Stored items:

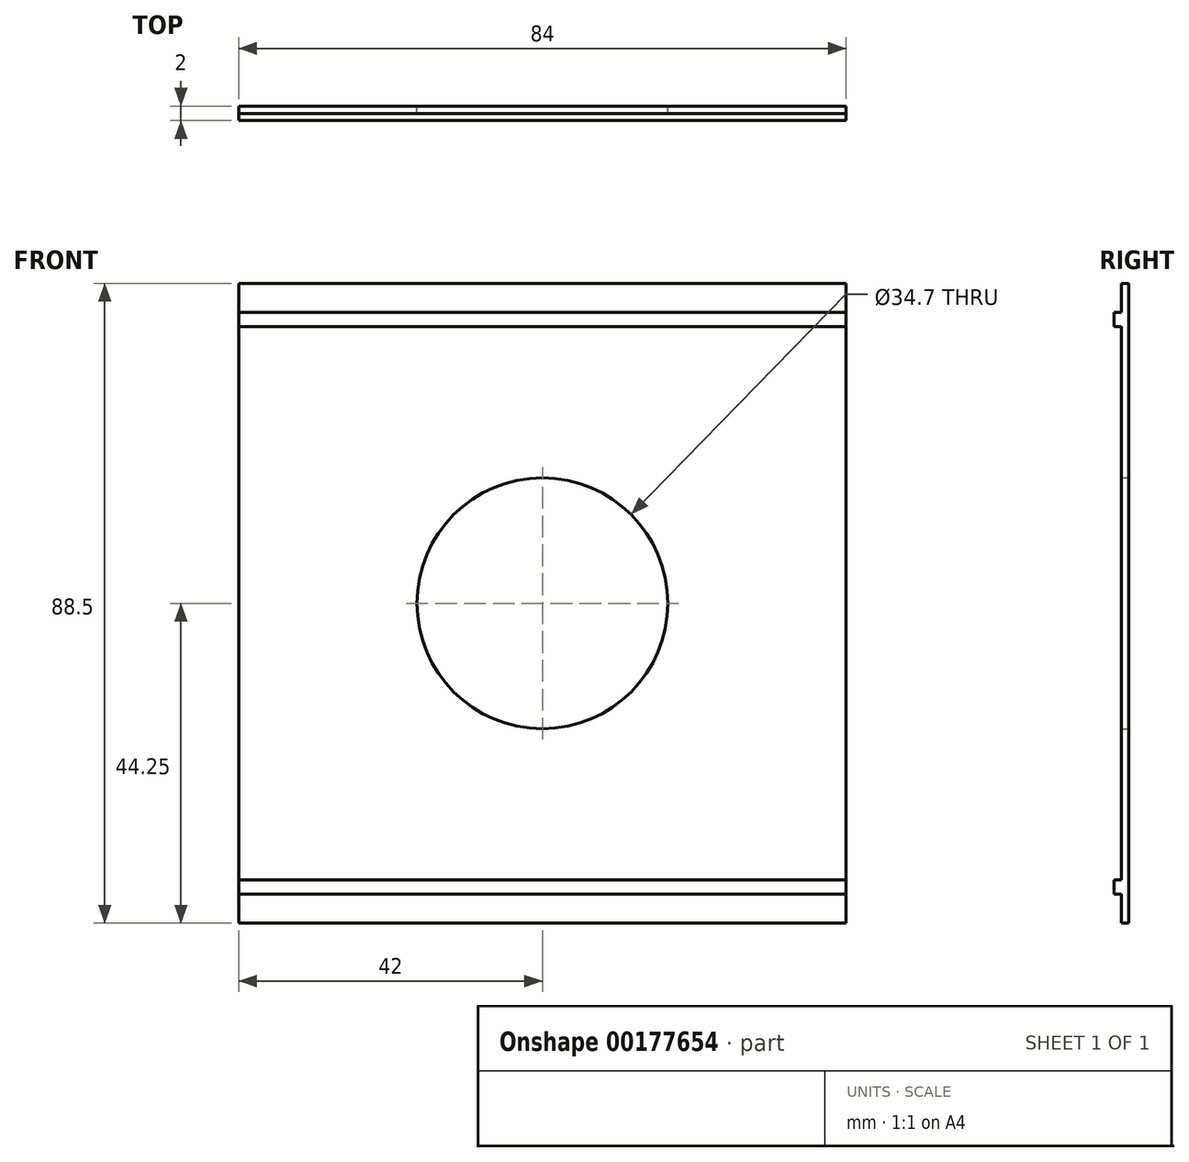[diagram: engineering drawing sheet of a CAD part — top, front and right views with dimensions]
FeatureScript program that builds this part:
annotation { "Feature Type Name" : "Feature", "Feature Type Description" : "" }
export const myFeature = defineFeature(function(context is Context, id is Id, definition is map)
    precondition{}
    {
        {
            var Q0;
            Q0=qCreatedBy(makeId("Front.planeOp"),FACE);
            var sketch = newSketch(context, id + "F0", { "sketchPlane" : qUnion([Q0])});
            skLineSegment(sketch, "E0.bottom", {"start": v(42, 44.25) * mm, "end": v(-42, 44.25) * mm});
            skLineSegment(sketch, "E0.top", {"start": v(42, -44.25) * mm, "end": v(-42, -44.25) * mm});
            skLineSegment(sketch, "E0.left", {"start": v(42, 44.25) * mm, "end": v(42, -44.25) * mm});
            skLineSegment(sketch, "E0.right", {"start": v(-42, 44.25) * mm, "end": v(-42, -44.25) * mm});
            skPoint(sketch, "E0.middle", {"position": v(0, 0) * mm});
            skCircle(sketch, "E1", {"center": v(0, 0) * mm, "radius": 17.35 * mm});
            skSolve(sketch);
        }
        {
            var Q0;
            Q0 = qSketchRegion(id + "F0", true);
            extrude(context, id + "F1", {"entities" : qUnion([Q0]), "depth" : 1 * mm});
        }
        {
            var Q0;
            Q0=makeQuery(id+"F1.opExtrude","CAP_FACE",FACE,{"disambiguationData":[OSD([sQuery(id+"F0.wireOp",EDGE,"E0.bottom"),sQuery(id+"F0.wireOp",EDGE,"E0.top"),sQuery(id+"F0.wireOp",EDGE,"E0.left"),sQuery(id+"F0.wireOp",EDGE,"E0.right"),sQuery(id+"F0.wireOp",EDGE,"E1")])],"isStart":false});
            var sketch = newSketch(context, id + "F2", { "sketchPlane" : qUnion([Q0])});
            skLineSegment(sketch, "E2.bottom", {"start": v(-42, 40.25) * mm, "end": v(42, 40.25) * mm});
            skLineSegment(sketch, "E2.top", {"start": v(-42, 38.25) * mm, "end": v(42, 38.25) * mm});
            skLineSegment(sketch, "E2.left", {"start": v(-42, 40.25) * mm, "end": v(-42, 38.25) * mm});
            skLineSegment(sketch, "E2.right", {"start": v(42, 40.25) * mm, "end": v(42, 38.25) * mm});
            skLineSegment(sketch, "E3.bottom", {"start": v(-42, -38.25) * mm, "end": v(42, -38.25) * mm});
            skLineSegment(sketch, "E3.top", {"start": v(-42, -40.25) * mm, "end": v(42, -40.25) * mm});
            skLineSegment(sketch, "E3.left", {"start": v(-42, -38.25) * mm, "end": v(-42, -40.25) * mm});
            skLineSegment(sketch, "E3.right", {"start": v(42, -38.25) * mm, "end": v(42, -40.25) * mm});
            skSolve(sketch);
        }
        {
            var Q0;
            Q0 = qSketchRegion(id + "F2", true);
            extrude(context, id + "F3", {"entities" : qUnion([Q0]), "operationType" : NewBodyOperationType.ADD, "depth" : 1 * mm});
        }
    });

**Directive:** Show each line from the entries above that contains the string "left", copied in full.

**Written response:**
            skLineSegment(sketch, "E0.left", {"start": v(42, 44.25) * mm, "end": v(42, -44.25) * mm});
            Q0=makeQuery(id+"F1.opExtrude","CAP_FACE",FACE,{"disambiguationData":[OSD([sQuery(id+"F0.wireOp",EDGE,"E0.bottom"),sQuery(id+"F0.wireOp",EDGE,"E0.top"),sQuery(id+"F0.wireOp",EDGE,"E0.left"),sQuery(id+"F0.wireOp",EDGE,"E0.right"),sQuery(id+"F0.wireOp",EDGE,"E1")])],"isStart":false});
            skLineSegment(sketch, "E2.left", {"start": v(-42, 40.25) * mm, "end": v(-42, 38.25) * mm});
            skLineSegment(sketch, "E3.left", {"start": v(-42, -38.25) * mm, "end": v(-42, -40.25) * mm});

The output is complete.